Chapter 13 Quiz: Working with Multiple Files and Large Codebases

Test your understanding of multi-file vibe coding concepts. Try to answer each question before revealing the answer.

Question 1

What is the primary reason AI coding assistants struggle with multi-file projects?

Show Answer

AI assistants have a finite context window and can only see the code you explicitly provide in the conversation. Unlike a human developer who can browse files in an IDE, the AI cannot autonomously "look around" the codebase. This means it may lack information about other files that are critical for generating correct, well-integrated code.

Question 2

What is a repository map, and what five pieces of information should it include for each file?

Show Answer

A repository map is a structured summary of a project's files that goes beyond a simple directory listing. For each file, it should include: (1) the file path, (2) the line count or size, (3) the key classes defined in the file, (4) the key functions defined in the file, and (5) the file's dependencies (what it imports from other project files). This gives the AI a high-level understanding of the codebase structure and relationships.

## Activity list
- A) In the quiz, what limited feature of AI assistants restricts them to the code you explicitly provide?
- B) Write out the quiz passage starting at "What is the" and ending at "correct, well-integrated code.", switching "finite" to "limited".
The material after this point is separate from the quiz.

## Information provided
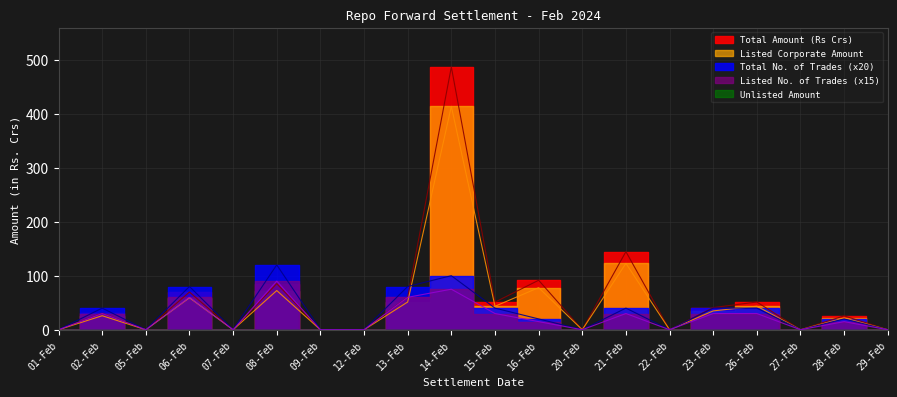

What is the average value of the Listed Corporate Amount series?

48.3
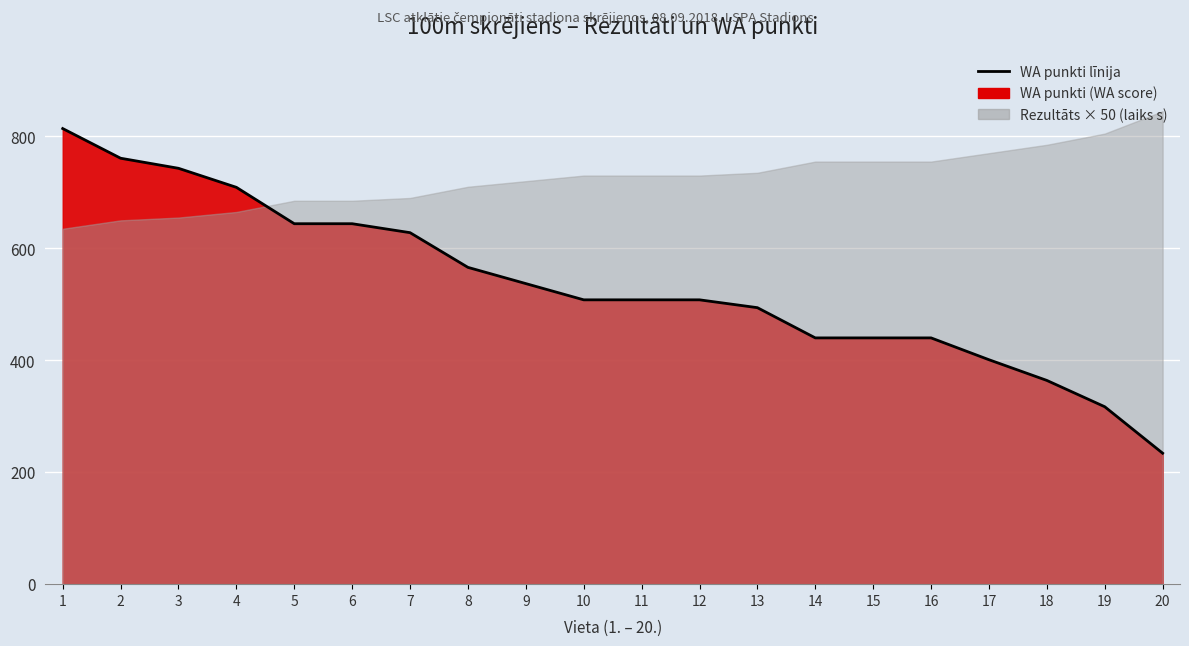

Reading left to right, list all the values displayed in this chart.

814	761	743	709	644	644	628	566	537	508	508	508	494	440	440	440	401	364	317	234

## Responses
- A) A finite context window.

- B)
What is the primary reason AI coding assistants struggle with multi-file projects?

Show Answer

AI assistants have a limited context window and can only see the code you explicitly provide in the conversation. Unlike a human developer who can browse files in an IDE, the AI cannot autonomously "look around" the codebase. This means it may lack information about other files that are critical for generating correct, well-integrated code.